We passed through Saint-Gilles-les-Bains known for its luxury resorts and villas. It is the vacation area for yachtsmen, game fishermen and surfers. La Reunion is not known for its beaches. They are black sand from the volcanic rock and are infamous for sharks! At Saint-Gilles, there is a sanctuary for sea turtles where over 25,000 turtles have been reared from eggs deposited on uninhabited islets offshore. For years and even now in some areas of the world, island people have eaten sea turtles and their eggs, which has let to their endangerment.

Working our way down with a number of hairpin turns, we
traveled across the volcanic fields to reach the cauldron,
Saint-Leu was the next village we passed on our way up to the top of the volcano. The view of the coast is breathtaking from the highway above. It is said that the highway is the most expensive one in the world because they had to build so many bridges over the gorges created by the three volcanoes that formed La Reunion. It was a beautiful drive.

Once we turned off the highway to wind our way up the volcano, the road became very narrow and full of hairpin curves. The bus and the cars could not pass each other on the curves. This took us through a forest that felt very much like being in the European Alps. Even the architecture looked alpine. The air was cooler and the clouds were closer.

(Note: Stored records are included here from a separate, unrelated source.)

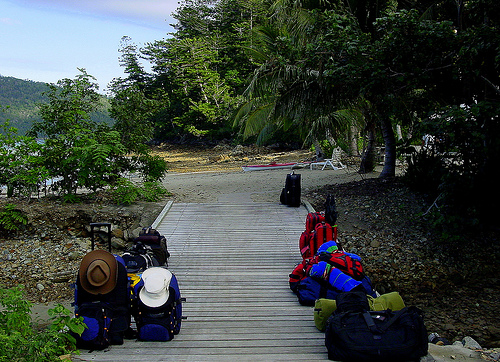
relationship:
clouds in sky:
[95, 2, 179, 26] [2, 1, 216, 95]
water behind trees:
[2, 138, 86, 154] [3, 73, 144, 199]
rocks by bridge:
[426, 335, 498, 361] [88, 204, 346, 361]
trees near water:
[3, 73, 144, 199] [2, 138, 86, 154]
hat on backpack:
[77, 249, 121, 298] [72, 257, 131, 353]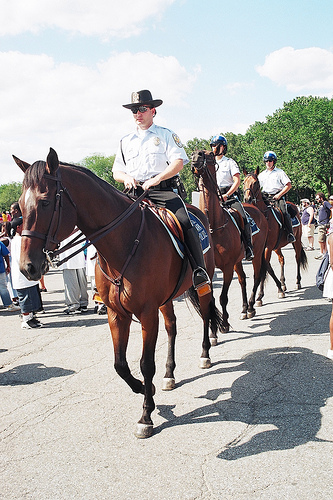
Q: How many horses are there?
A: Three.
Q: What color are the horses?
A: Brown.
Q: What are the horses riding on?
A: Road.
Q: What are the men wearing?
A: Headgear.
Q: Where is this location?
A: Parking lot.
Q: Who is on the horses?
A: Police.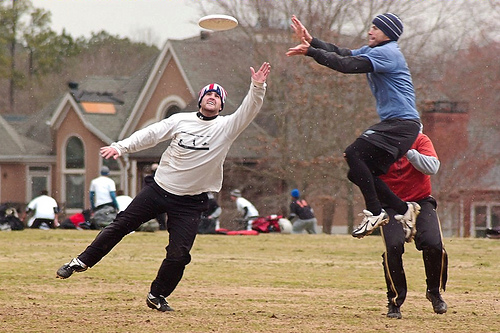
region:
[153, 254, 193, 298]
man is wearing black pants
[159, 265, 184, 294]
man is wearing black pants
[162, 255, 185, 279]
man is wearing black pants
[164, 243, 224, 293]
man is wearing black pants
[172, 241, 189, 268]
man is wearing black pants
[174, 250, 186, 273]
man is wearing black pants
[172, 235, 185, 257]
man is wearing black pants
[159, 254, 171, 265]
man is wearing black pants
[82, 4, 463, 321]
three men playing disk game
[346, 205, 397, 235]
the white colored shoe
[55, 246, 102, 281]
the black colored shoe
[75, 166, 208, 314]
the black colored trousers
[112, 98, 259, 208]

The cauldron lies ahead here, but it is not a red hot
fire-type volcano like the others we have seen. It has been
quiet for a few months, but they expect it will go off soon.
Then we left the paved road and took a very bumpy ride across one of the cirques toward the main volcano. Cirques are inland valley basins created by the erosion of the Piton des Neiges, an extinct volcano. It looked like a lunar landscape as we crossed it. It was bleak and moor-like with basalt rock formations We stopped to view the Paine des Sables before crossing the stony track that ended at the Pas de Bellecombe. We were then at 7,710 feet of altitude. Unfortunately, the volcano was quiet so we could not see any smoke or fire. It had blown in September and since it usually only goes off once a year, it may be a while before it goes again.

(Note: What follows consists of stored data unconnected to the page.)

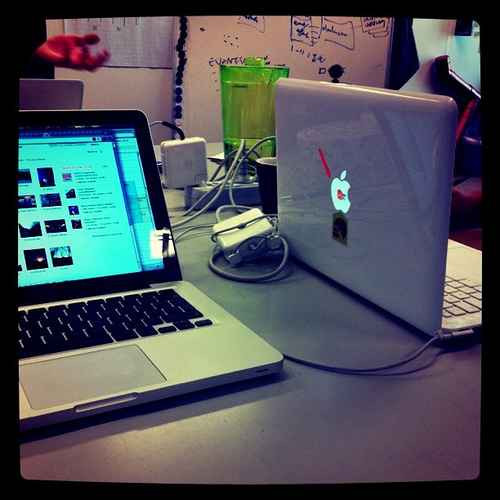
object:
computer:
[274, 76, 482, 343]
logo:
[331, 169, 353, 214]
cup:
[215, 63, 289, 177]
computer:
[16, 107, 284, 435]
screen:
[16, 129, 167, 290]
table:
[19, 142, 480, 486]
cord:
[208, 200, 291, 283]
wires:
[172, 130, 280, 244]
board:
[172, 16, 396, 144]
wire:
[285, 334, 442, 379]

Here at the restaurant we felt like we were in the French Alps.
On our way back down to the port, we stopped for a traditional lunch. And our driver accommodated us by stopping at a roadside stand where we all bought fresh fruits and vegetables. These are the items we run out of early into a passage. Everyone wanted salad! He also stopped at a boulangerie where baguettes and pastries were purchased. We were all happy sailors at that point!